Many kids feel bad about themselves because of the comments they receive from teachers, peers and even parents. (I’m not going into intent right now, just the fact that comments can leave a serious mark.) Lots of kids with ADHD grow up through school feeling stupid, inferior, slow, incapable…and this can result in them giving up entirely. It’s a super toxic paradigm that has to change.
I was lucky, I didn’t feel stupid…at least not academically and I think a large part of that is because my teachers never really suspected I had ADHD and I was a shy, quiet kid which hid some symptoms. I guess I was also highly functioning and it certainly appears that my ADHD worsened as I got older rather than improved.

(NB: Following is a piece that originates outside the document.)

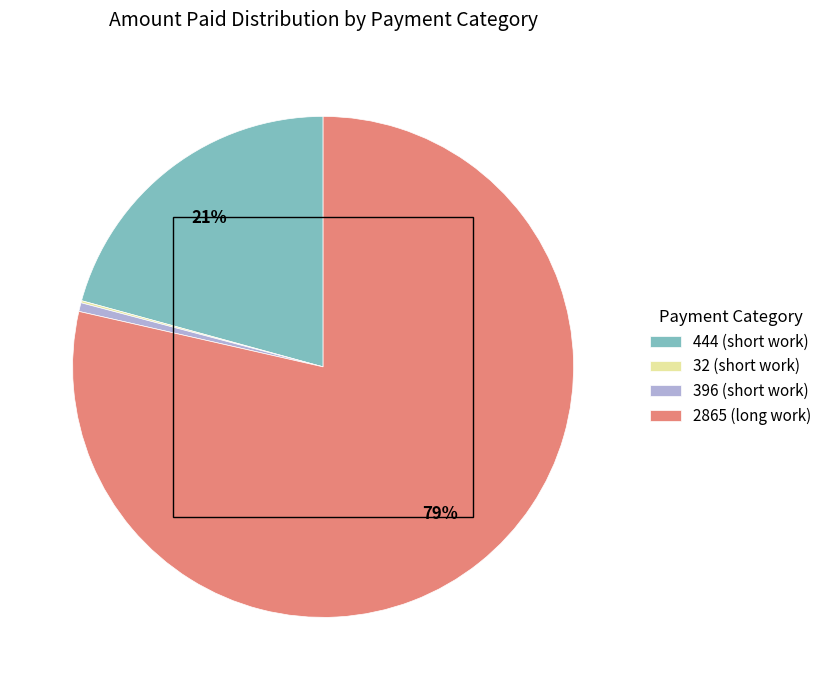

What percentage is the 396 (short work) slice, to the nearest percent?

1%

Thankfully that’s changing again! My lower confidence was associated with feeling incapable outside of school rather than within it. My theory is that when I was young I unconsciously did exactly what was necessary to succeed in spite of AND due to my ADHD: I viewed school as an interesting game within which I could win and compete with myself. Voila – I was using the INCUP strategy without knowing it!
I really hope you found this personal exploration interesting and helpful to you in some related way. As always, I’m promoting self-awareness and analysis as a means of improving ones’ condition whatever it may be. It doesn’t do to leave our understanding at a DSM-5 level. We must interpret through the context and experience of our lives to find solutions that work for us as individuals. I’ll leave you today with one last personal realization along with the qualifier that I’m not in any way glamourizing mental illness.
I don’t think that I would give up my ADHD and any other diagnosed or undiagnosed condition I might have if it meant losing my deepened appreciation for the human condition, vivid imagination, intense empathy and flow of ideas. I do think they’re related and I’m certain that I wouldn’t have many of the parts of myself I finally appreciate if it weren’t for the past 6 years – as crappy as much of it was.